If the holders of the Series B Preferred Stock and/or the holders of the 6%
Debentures demand to redeem their securities, the Company would not currently be
able to fund such redemption.
In December 1999, the Company entered into an agreement with an investment
banking firm in connection with a proposed equity private placement. In
connection with the engagement of the firm, the Company entered into an
agreement with an entity affiliated with the firm under which it agreed to lend
the Company up to $1,000,000, subject to certain conditions. As part of the
agreement, Dean M. Leavitt, the Company's Chief Executive Officer, will lend the
Company up to $100,000. In connection with the commitments to lend up to
$1,100,000, the Company issued the lenders warrants to purchase an aggregate of
15,000,000 shares of common stock at an exercise price of $0.01 per share. The
notes issued in this financing contain negative covenants, including
restrictions on issuing additional securities. See Note 6 - Financing,
Borrowings and Stockholders' Deficit.
During the implementation of its new business plan as described in Item 2 -
Management Discussion and Analysis, the Company expects expenses to continue to
exceed revenues. The implementation of USWD's business plan is dependent on
obtaining a significant debt or equity financing in the immediate future. The
inability of the Company to secure such financing in the near term would
adversely impact the Company's financial position, including its ability to
continue as a going concern.
Note 5 - NET LOSS PER SHARE
Earnings (loss) per common share (EPS) is computed using Statement of
Financial Accounting Standards (SFAS) No. 128, "Earnings per Share." SFAS No.

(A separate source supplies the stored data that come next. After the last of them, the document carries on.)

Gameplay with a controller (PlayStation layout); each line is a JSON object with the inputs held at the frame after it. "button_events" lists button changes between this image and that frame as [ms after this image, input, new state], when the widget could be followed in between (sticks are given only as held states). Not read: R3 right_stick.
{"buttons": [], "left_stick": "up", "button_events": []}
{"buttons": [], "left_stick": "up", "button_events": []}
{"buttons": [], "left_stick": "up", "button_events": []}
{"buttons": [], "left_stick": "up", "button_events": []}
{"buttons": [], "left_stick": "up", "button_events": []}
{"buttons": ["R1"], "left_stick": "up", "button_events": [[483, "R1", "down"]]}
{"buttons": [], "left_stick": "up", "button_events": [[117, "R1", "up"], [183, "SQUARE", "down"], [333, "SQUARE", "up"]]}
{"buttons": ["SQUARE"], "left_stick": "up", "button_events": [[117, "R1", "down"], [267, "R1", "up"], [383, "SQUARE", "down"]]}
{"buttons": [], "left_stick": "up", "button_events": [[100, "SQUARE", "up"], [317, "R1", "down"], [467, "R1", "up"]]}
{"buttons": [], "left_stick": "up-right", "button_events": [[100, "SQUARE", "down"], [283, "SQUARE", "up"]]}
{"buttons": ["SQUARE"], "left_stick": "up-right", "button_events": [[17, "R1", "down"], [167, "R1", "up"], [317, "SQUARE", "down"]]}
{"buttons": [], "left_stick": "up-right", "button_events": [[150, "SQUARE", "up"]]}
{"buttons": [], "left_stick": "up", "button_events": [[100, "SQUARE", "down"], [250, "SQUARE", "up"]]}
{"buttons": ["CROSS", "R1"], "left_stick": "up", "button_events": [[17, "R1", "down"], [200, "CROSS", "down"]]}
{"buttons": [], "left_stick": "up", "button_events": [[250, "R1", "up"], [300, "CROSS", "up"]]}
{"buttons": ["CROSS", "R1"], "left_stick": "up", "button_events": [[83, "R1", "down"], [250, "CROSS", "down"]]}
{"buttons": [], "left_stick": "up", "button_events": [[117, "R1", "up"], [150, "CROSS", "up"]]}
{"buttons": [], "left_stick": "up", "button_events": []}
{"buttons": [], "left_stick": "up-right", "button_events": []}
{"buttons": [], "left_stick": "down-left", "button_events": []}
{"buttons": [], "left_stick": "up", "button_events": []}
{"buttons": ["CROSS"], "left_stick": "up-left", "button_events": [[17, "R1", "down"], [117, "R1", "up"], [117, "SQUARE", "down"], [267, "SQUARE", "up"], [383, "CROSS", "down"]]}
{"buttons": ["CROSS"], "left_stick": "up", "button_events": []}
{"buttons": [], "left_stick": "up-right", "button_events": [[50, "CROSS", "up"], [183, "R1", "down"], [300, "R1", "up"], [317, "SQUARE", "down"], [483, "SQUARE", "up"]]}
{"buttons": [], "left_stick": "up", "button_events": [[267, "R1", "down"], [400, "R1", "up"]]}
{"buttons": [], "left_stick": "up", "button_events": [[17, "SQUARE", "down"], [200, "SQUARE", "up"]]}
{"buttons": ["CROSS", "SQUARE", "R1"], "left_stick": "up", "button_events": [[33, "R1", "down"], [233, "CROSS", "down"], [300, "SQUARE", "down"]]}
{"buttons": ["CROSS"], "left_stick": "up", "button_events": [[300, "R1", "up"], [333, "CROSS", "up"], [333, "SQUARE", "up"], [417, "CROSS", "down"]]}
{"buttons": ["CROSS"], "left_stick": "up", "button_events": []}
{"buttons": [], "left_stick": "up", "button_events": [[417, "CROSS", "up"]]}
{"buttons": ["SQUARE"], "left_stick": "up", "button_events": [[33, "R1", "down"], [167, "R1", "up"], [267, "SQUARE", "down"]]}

128 establishes standards for the computation, presentation, and disclosure of
earnings per share. Basic per share amounts are computed by dividing the net
loss available to common stockholders by the weighted average number of common
shares outstanding during the year. Diluted per share amounts incorporate the
incremental shares issuable upon the assumed exercise of the Company's stock
options and warrants and assumed conversion of convertible securities. During
fiscal 1999 and 2000 such incremental amounts have been excluded from the
calculation since their effect would be anti-dilutive. Such stock options,
warrants and conversions could potentially dilute earnings per share in the
future.
Note 6 - FINANCINGS, BORROWINGS AND STOCKHOLDERS' DEFICIT
To fund operations during the first six months of fiscal 2000, the Company
raised $930,000 in a private offering of common stock and common stock purchase
warrants. The Company issued 976,020 shares of common stock and 195,294 warrants
and has 526,894 shares of common stock and 105,378 warrants issuable for the
investments made during the period. The warrants are exercisable at $1.50 per
share through July 6, 2004.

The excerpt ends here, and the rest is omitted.